- _The problem_: Print each of the following lines word for word, leaving out the pictures.

begin Given records

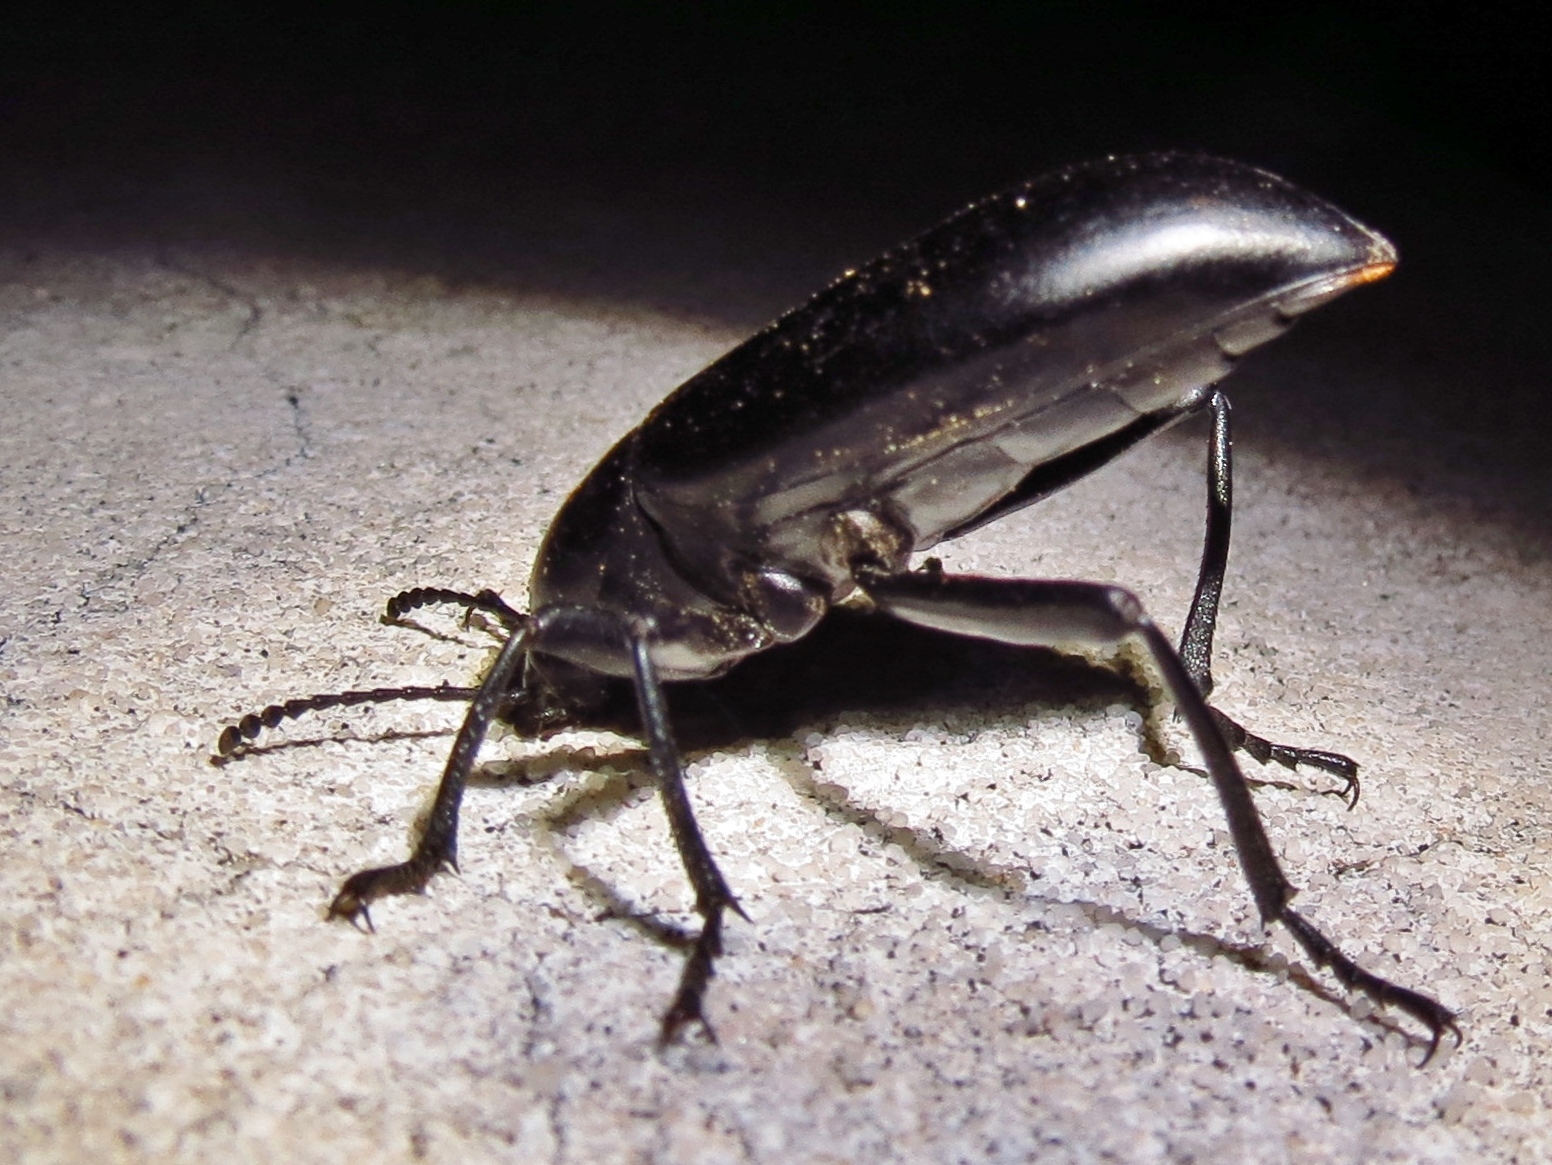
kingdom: Animalia
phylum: Arthropoda
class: Insecta
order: Coleoptera
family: Tenebrionidae
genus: Eleodes
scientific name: Eleodes longicollis
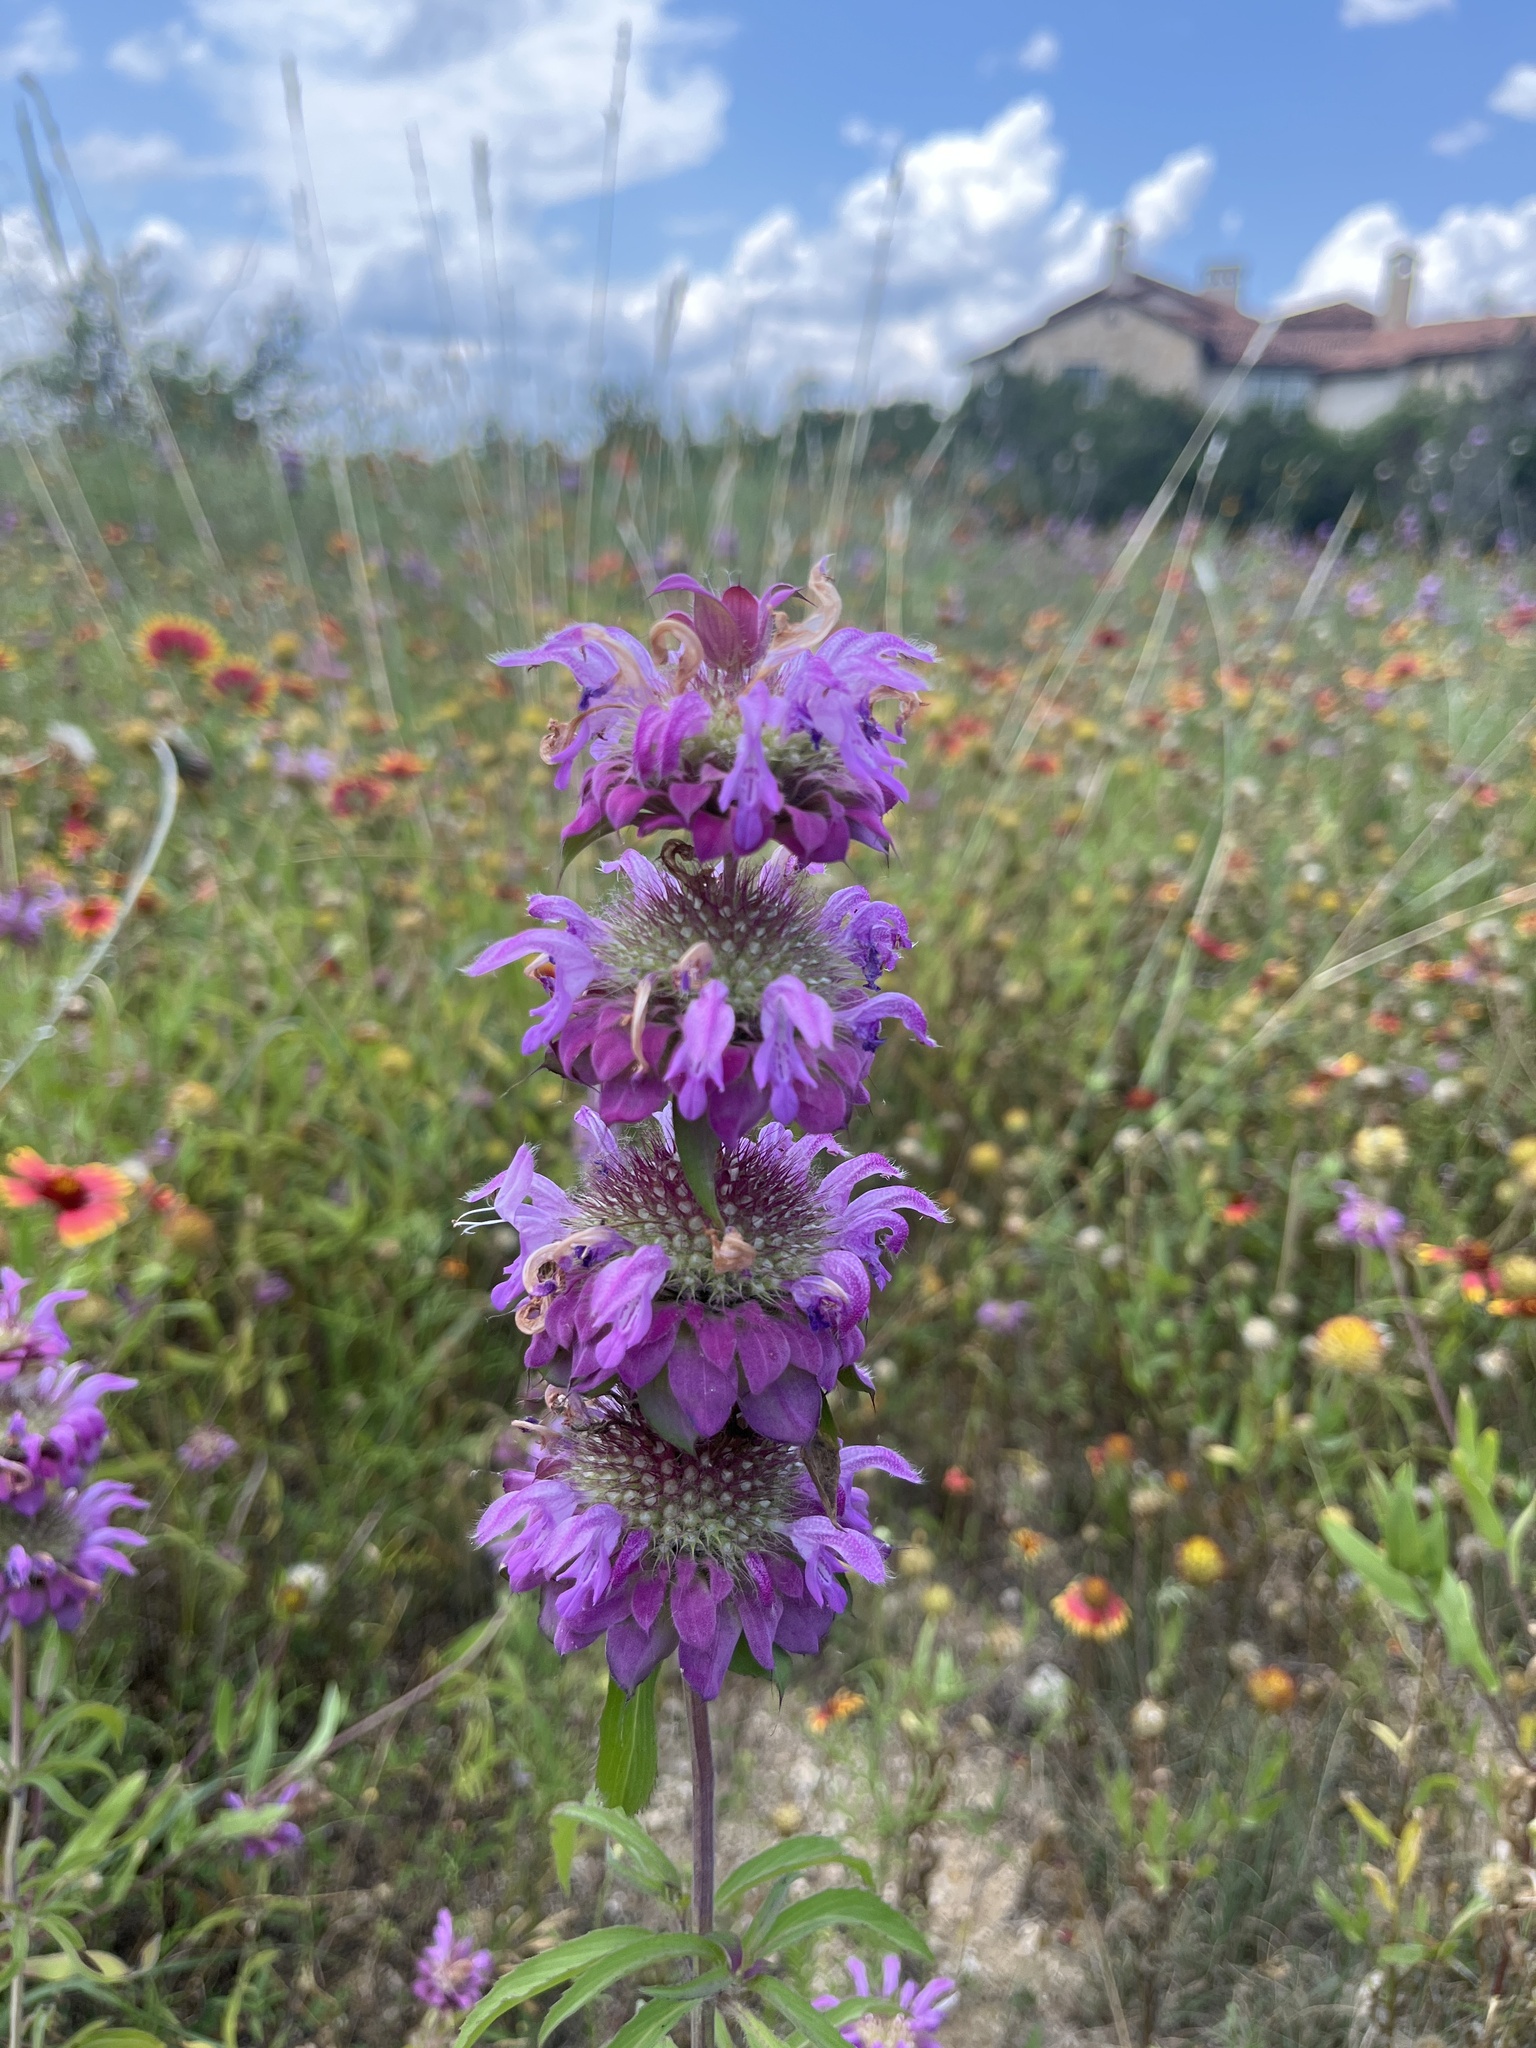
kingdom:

end Given records

- _Written solution_:
kingdom: Animalia
phylum: Arthropoda
class: Insecta
order: Coleoptera
family: Tenebrionidae
genus: Eleodes
scientific name: Eleodes longicollis
kingdom:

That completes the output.